- Uno studio ha monitorato 26.811 studenti cinesi tra i 12 e i 18 anni nel periodo gennaio 2023 – giugno 2025 per valutare l’impatto dell’IA generativa sull’apprendimento.
- Circa l’80% degli studenti ha utilizzato modelli di IA come Doubao e DeepSeek, mentre il 20% non li ha utilizzati (gruppo di controllo).
- Dopo 6 mesi, i voti dei compiti del gruppo che usava l’IA sono aumentati in media del 18% rispetto a prima.
- Il tempo di completamento dei compiti è sceso da una media di 64 minuti a 45 minuti.
- Tuttavia, i voti degli esami del gruppo che usava l’IA sono stati inferiori di circa il 20% rispetto al gruppo che non la usava.
- Il legame tradizionale tra i voti dei compiti e quelli degli esami è stato invertito: molti studenti con voti alti nei compiti hanno ottenuto risultati d’esame più bassi.
- L’impatto negativo si è concentrato principalmente sugli studenti che hanno usato l’IA per finire i compiti più velocemente.
- Gli studenti che hanno continuato a dedicare ai compiti un tempo equivalente al gruppo che non usava l’IA non hanno quasi subito cali nei voti d’esame.
- Ciò dimostra che il modo in cui viene utilizzata l’IA è più importante del fatto di usarla o meno.
- Il gruppo che ha mantenuto il rendimento ha spesso usato l’IA come tutor personale per spiegare concetti o supportare la risoluzione di singoli problemi.
- Un altro studio del Middlebury College ha fatto studiare agli studenti un nuovo argomento con o senza l’ausilio di un chatbot.
- Gli studenti che hanno usato l’IA hanno ottenuto punteggi più alti nei test e il vantaggio si è mantenuto dopo una settimana.
- I ricercatori ritengono che l’IA possa migliorare l’efficienza dell’apprendimento se usata correttamente.
- Gli studenti devono evitare di affidarsi alle risposte generate dall’IA prima di aver riflettuto e risolto il problema autonomamente.

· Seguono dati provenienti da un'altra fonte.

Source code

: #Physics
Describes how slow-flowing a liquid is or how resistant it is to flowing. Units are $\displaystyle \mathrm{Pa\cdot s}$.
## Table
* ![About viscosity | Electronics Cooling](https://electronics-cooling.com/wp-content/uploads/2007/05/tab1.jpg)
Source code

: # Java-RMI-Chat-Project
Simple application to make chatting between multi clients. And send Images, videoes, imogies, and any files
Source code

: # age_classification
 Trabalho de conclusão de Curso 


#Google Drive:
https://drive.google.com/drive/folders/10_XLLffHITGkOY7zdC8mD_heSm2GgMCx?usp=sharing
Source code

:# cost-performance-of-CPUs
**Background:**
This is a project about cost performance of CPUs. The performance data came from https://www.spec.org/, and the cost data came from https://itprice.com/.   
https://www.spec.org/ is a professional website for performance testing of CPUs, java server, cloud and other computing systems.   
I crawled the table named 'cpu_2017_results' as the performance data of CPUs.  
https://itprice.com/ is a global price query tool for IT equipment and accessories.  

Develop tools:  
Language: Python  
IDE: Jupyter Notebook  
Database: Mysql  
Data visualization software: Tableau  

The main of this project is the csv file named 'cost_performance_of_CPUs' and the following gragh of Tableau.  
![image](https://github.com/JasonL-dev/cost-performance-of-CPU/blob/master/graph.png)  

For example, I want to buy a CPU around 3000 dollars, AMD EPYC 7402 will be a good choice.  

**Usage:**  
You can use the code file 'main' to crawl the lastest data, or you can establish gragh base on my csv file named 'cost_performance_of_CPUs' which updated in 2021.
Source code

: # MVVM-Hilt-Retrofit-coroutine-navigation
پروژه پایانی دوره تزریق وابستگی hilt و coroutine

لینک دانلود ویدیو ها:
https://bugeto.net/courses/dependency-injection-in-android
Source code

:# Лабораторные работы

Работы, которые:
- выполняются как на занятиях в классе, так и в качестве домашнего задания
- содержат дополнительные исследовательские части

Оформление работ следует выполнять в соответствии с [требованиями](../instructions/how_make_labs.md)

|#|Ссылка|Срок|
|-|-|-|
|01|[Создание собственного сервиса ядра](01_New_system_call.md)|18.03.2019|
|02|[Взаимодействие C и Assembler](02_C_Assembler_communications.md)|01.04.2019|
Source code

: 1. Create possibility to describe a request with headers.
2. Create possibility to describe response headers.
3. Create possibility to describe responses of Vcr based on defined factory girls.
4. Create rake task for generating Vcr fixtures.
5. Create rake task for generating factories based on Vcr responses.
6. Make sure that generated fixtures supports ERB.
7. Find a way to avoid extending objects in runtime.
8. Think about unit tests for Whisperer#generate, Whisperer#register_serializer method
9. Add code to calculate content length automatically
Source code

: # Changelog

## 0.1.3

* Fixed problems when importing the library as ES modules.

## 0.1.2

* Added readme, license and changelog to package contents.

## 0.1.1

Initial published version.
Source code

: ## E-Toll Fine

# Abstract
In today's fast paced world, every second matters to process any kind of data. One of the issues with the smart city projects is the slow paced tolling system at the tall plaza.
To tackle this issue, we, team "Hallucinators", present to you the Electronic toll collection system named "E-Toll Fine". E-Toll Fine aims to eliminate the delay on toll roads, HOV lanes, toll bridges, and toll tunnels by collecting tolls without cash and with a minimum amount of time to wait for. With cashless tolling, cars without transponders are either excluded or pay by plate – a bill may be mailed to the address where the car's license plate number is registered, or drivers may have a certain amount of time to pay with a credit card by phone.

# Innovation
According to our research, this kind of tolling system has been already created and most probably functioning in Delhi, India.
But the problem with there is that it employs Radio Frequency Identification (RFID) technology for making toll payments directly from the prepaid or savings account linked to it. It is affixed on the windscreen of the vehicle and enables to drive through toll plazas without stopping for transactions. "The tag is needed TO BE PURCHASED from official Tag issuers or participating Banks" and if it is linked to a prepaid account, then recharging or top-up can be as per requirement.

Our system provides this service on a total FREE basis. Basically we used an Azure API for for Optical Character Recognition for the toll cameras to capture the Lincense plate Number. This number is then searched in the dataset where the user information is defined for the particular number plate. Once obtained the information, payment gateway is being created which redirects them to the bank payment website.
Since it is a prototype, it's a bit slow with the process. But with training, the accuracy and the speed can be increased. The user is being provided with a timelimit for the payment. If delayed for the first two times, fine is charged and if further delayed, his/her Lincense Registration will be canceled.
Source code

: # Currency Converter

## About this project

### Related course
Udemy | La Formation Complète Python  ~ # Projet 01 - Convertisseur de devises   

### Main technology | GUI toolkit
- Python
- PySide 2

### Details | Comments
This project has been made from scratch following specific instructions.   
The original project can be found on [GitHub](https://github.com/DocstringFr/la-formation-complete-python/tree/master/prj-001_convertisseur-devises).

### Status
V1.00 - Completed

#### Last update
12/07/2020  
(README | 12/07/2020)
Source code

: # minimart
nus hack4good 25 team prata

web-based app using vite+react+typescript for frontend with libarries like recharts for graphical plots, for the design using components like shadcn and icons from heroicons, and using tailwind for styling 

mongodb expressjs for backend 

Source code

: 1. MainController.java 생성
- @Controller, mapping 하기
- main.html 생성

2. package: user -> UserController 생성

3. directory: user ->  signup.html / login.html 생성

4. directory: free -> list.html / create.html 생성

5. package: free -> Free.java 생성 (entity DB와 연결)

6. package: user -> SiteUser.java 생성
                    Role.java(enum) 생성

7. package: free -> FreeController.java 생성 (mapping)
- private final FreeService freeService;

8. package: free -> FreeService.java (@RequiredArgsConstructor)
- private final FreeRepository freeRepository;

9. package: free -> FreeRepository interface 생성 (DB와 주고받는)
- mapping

- Le prove attuali sono limitate ma indicano che l’IA offre sia opportunità per aumentare la produttività dello studio, sia il rischio potenziale di indebolire il processo di pensiero se abusata.
📌 L’IA non riduce automaticamente la capacità di apprendimento, ma l’impatto dipende da come lo studente la utilizza. I dati su oltre 26.000 studenti mostrano che l’IA aiuta ad aumentare i voti dei compiti del 18% e riduce i tempi di lavoro da 64 a 45 minuti, ma i voti degli esami sono inferiori del 20% se gli studenti usano l’IA per sostituire il pensiero. Al contrario, quando l’IA viene usata come tutor per spiegare le nozioni, i benefici dell’apprendimento vengono mantenuti e possono durare nel tempo.